> _Saved entries_

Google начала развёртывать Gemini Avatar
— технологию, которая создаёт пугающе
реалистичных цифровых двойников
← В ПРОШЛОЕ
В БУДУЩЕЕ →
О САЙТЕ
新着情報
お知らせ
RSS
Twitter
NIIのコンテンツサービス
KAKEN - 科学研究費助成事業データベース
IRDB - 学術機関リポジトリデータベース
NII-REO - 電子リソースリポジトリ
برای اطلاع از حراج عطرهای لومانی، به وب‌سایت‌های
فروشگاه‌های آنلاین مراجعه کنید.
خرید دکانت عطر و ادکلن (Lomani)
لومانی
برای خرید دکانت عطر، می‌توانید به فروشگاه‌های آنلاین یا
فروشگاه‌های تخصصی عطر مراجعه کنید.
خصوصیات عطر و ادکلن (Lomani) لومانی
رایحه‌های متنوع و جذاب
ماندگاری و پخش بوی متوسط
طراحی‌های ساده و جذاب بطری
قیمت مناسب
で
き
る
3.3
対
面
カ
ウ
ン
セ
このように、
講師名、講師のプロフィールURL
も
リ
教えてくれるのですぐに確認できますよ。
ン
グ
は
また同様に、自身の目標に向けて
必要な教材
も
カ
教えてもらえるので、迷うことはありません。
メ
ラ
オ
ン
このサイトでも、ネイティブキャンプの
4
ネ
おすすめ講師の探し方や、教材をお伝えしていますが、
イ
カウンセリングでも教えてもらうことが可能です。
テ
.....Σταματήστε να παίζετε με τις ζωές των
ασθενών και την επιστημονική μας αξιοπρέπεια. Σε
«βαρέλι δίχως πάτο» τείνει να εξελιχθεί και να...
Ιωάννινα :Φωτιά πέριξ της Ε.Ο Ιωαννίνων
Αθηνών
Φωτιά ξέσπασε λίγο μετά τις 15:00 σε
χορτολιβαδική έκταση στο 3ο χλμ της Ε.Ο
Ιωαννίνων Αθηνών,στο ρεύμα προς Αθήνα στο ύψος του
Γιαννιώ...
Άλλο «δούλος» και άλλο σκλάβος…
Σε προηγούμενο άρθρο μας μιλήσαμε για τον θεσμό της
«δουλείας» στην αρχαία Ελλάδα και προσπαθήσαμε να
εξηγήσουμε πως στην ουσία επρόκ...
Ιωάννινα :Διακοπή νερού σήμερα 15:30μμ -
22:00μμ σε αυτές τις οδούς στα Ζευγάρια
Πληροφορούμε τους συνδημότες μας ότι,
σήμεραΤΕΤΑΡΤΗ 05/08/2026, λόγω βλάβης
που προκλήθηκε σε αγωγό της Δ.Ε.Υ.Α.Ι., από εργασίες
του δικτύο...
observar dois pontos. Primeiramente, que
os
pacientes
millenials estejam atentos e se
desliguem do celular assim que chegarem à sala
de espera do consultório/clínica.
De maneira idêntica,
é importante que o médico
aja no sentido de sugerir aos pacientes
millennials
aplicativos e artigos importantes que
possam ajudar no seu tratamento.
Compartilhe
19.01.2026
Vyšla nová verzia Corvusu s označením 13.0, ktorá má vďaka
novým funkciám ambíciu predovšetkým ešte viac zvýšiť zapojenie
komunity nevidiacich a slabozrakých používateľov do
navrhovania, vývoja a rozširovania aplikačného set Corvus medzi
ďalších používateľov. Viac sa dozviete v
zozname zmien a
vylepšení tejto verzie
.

> _WHAT YOU ARE ASKED TO DO_
Please copy out every entry exactly, with nothing omitted.

> _SOLUTION FOR THIS TASK_
Google начала развёртывать Gemini Avatar
— технологию, которая создаёт пугающе
реалистичных цифровых двойников
← В ПРОШЛОЕ
В БУДУЩЕЕ →
О САЙТЕ
新着情報
お知らせ
RSS
Twitter
NIIのコンテンツサービス
KAKEN - 科学研究費助成事業データベース
IRDB - 学術機関リポジトリデータベース
NII-REO - 電子リソースリポジトリ
برای اطلاع از حراج عطرهای لومانی، به وب‌سایت‌های
فروشگاه‌های آنلاین مراجعه کنید.
خرید دکانت عطر و ادکلن (Lomani)
لومانی
برای خرید دکانت عطر، می‌توانید به فروشگاه‌های آنلاین یا
فروشگاه‌های تخصصی عطر مراجعه کنید.
خصوصیات عطر و ادکلن (Lomani) لومانی
رایحه‌های متنوع و جذاب
ماندگاری و پخش بوی متوسط
طراحی‌های ساده و جذاب بطری
قیمت مناسب
で
き
る
3.3
対
面
カ
ウ
ン
セ
このように、
講師名、講師のプロフィールURL
も
リ
教えてくれるのですぐに確認できますよ。
ン
グ
は
また同様に、自身の目標に向けて
必要な教材
も
カ
教えてもらえるので、迷うことはありません。
メ
ラ
オ
ン
このサイトでも、ネイティブキャンプの
4
ネ
おすすめ講師の探し方や、教材をお伝えしていますが、
イ
カウンセリングでも教えてもらうことが可能です。
テ
.....Σταματήστε να παίζετε με τις ζωές των
ασθενών και την επιστημονική μας αξιοπρέπεια. Σε
«βαρέλι δίχως πάτο» τείνει να εξελιχθεί και να...
Ιωάννινα :Φωτιά πέριξ της Ε.Ο Ιωαννίνων
Αθηνών
Φωτιά ξέσπασε λίγο μετά τις 15:00 σε
χορτολιβαδική έκταση στο 3ο χλμ της Ε.Ο
Ιωαννίνων Αθηνών,στο ρεύμα προς Αθήνα στο ύψος του
Γιαννιώ...
Άλλο «δούλος» και άλλο σκλάβος…
Σε προηγούμενο άρθρο μας μιλήσαμε για τον θεσμό της
«δουλείας» στην αρχαία Ελλάδα και προσπαθήσαμε να
εξηγήσουμε πως στην ουσία επρόκ...
Ιωάννινα :Διακοπή νερού σήμερα 15:30μμ -
22:00μμ σε αυτές τις οδούς στα Ζευγάρια
Πληροφορούμε τους συνδημότες μας ότι,
σήμεραΤΕΤΑΡΤΗ 05/08/2026, λόγω βλάβης
που προκλήθηκε σε αγωγό της Δ.Ε.Υ.Α.Ι., από εργασίες
του δικτύο...
observar dois pontos. Primeiramente, que
os
pacientes
millenials estejam atentos e se
desliguem do celular assim que chegarem à sala
de espera do consultório/clínica.
De maneira idêntica,
é importante que o médico
aja no sentido de sugerir aos pacientes
millennials
aplicativos e artigos importantes que
possam ajudar no seu tratamento.
Compartilhe
19.01.2026
Vyšla nová verzia Corvusu s označením 13.0, ktorá má vďaka
novým funkciám ambíciu predovšetkým ešte viac zvýšiť zapojenie
komunity nevidiacich a slabozrakých používateľov do
navrhovania, vývoja a rozširovania aplikačného set Corvus medzi
ďalších používateľov. Viac sa dozviete v
zozname zmien a
vylepšení tejto verzie
.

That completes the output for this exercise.